*EXERCISE REQUIREMENTS*. Each record below is to be retyped exactly, with its pictures omitted.

*PROVIDED DATA*.
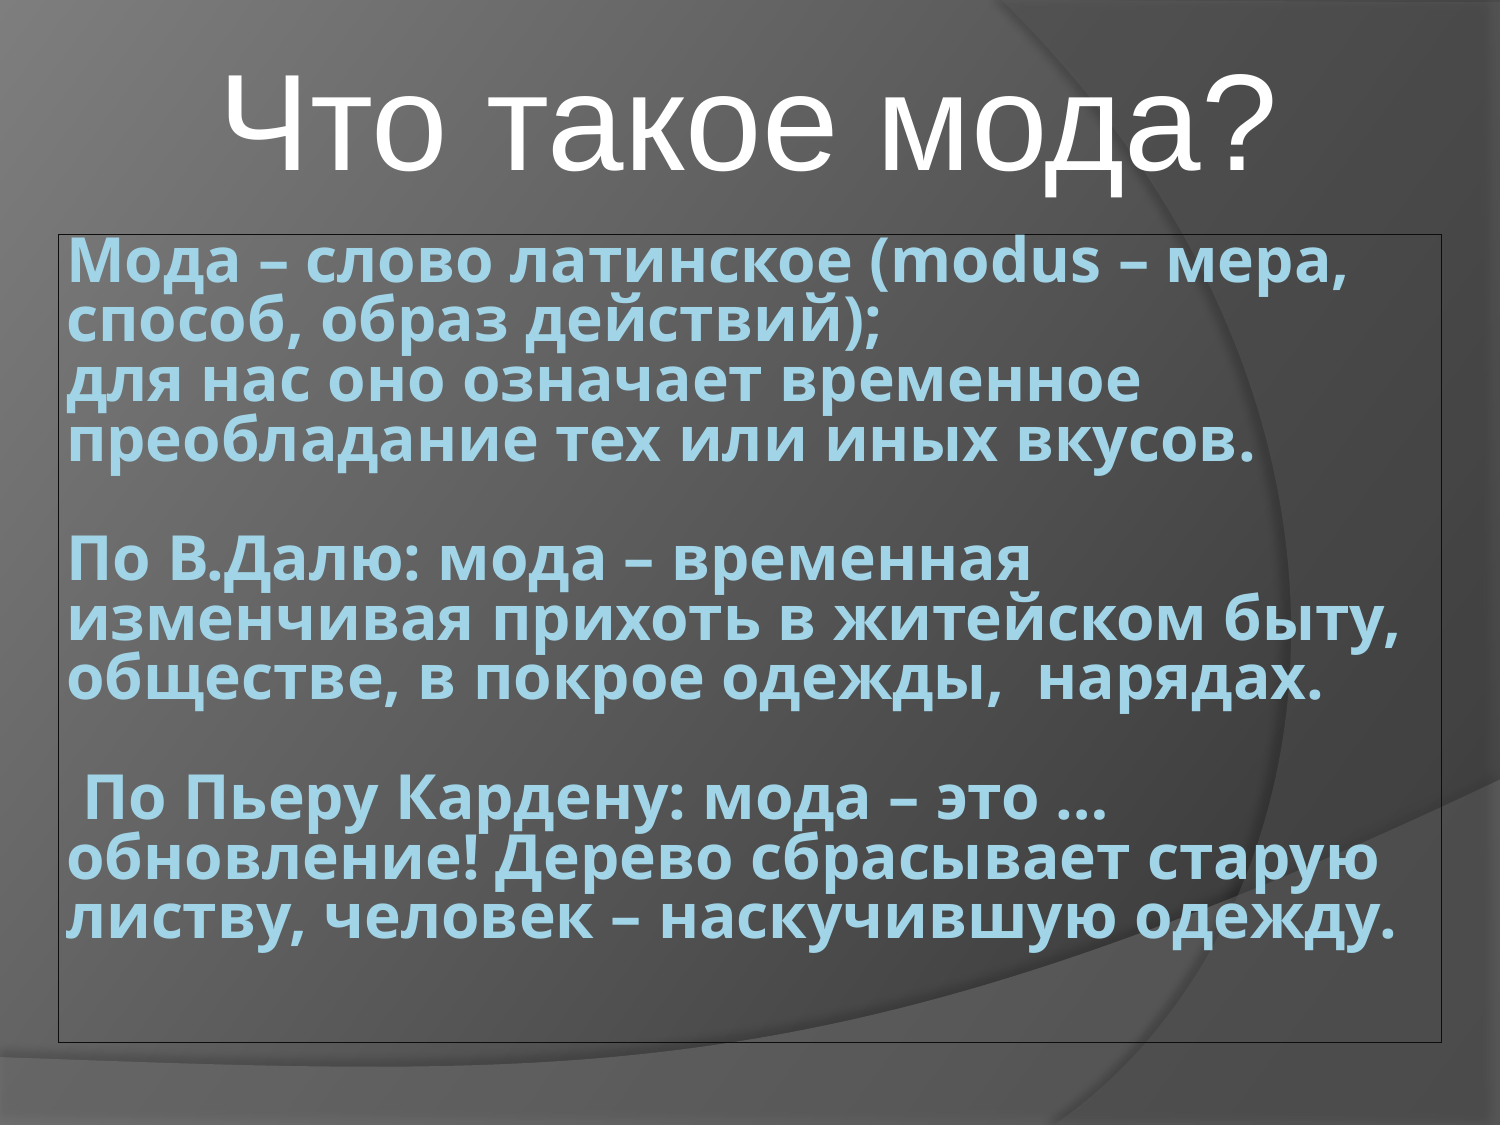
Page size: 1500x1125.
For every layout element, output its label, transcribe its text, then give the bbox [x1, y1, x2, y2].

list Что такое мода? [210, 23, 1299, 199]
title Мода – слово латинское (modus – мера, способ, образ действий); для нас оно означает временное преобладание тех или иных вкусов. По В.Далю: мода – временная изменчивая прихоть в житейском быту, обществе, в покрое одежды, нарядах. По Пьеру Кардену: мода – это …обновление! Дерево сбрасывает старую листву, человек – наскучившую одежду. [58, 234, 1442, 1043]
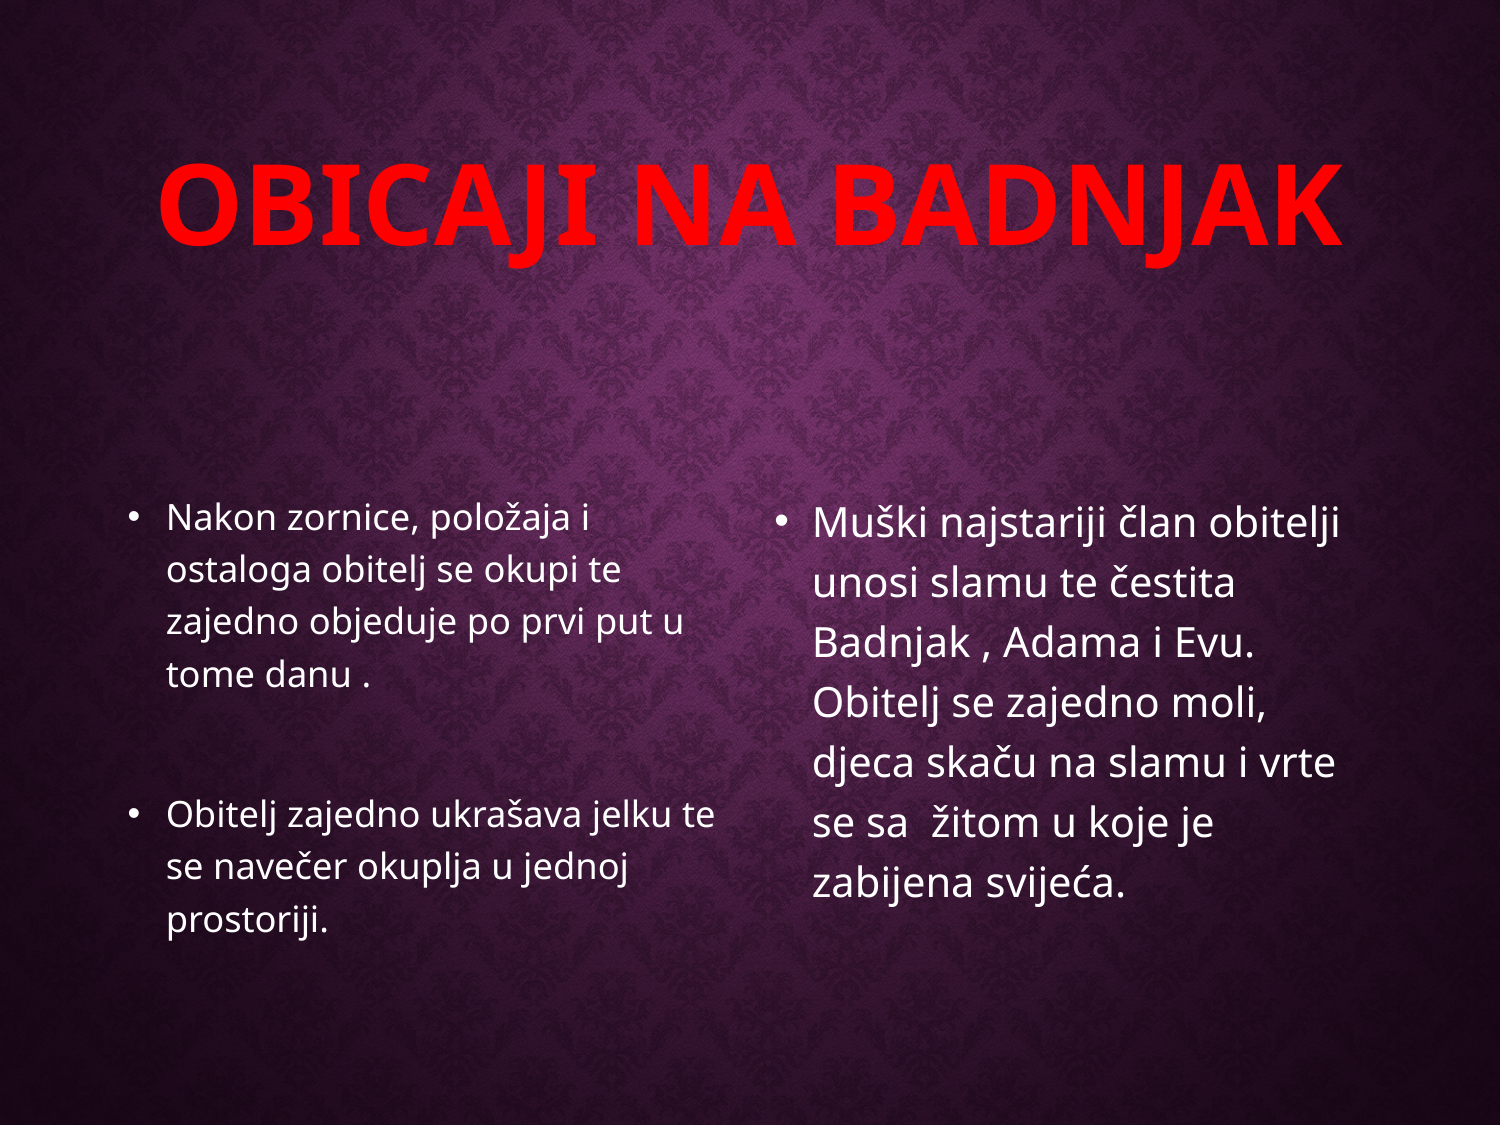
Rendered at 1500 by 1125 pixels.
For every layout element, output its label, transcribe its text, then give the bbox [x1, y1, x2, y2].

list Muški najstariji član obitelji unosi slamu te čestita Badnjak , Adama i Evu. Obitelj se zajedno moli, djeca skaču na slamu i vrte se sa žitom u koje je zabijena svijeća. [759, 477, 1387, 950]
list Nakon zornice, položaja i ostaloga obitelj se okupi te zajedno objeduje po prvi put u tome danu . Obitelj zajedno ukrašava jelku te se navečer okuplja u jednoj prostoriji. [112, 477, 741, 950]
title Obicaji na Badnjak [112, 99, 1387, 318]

*REPLY TO THE TASK*.
Page size: 1500x1125.
For every layout element, output its label, transcribe its text, then give the bbox [x1, y1, x2, y2].

list Что такое мода? [210, 23, 1299, 199]
title Мода – слово латинское (modus – мера, способ, образ действий); для нас оно означает временное преобладание тех или иных вкусов. По В.Далю: мода – временная изменчивая прихоть в житейском быту, обществе, в покрое одежды, нарядах. По Пьеру Кардену: мода – это …обновление! Дерево сбрасывает старую листву, человек – наскучившую одежду. [58, 234, 1442, 1043]
Rendered at 1500 by 1125 pixels.
For every layout element, output its label, transcribe its text, then give the bbox [x1, y1, x2, y2].

list Muški najstariji član obitelji unosi slamu te čestita Badnjak , Adama i Evu. Obitelj se zajedno moli, djeca skaču na slamu i vrte se sa žitom u koje je zabijena svijeća. [759, 477, 1387, 950]
list Nakon zornice, položaja i ostaloga obitelj se okupi te zajedno objeduje po prvi put u tome danu . Obitelj zajedno ukrašava jelku te se navečer okuplja u jednoj prostoriji. [112, 477, 741, 950]
title Obicaji na Badnjak [112, 99, 1387, 318]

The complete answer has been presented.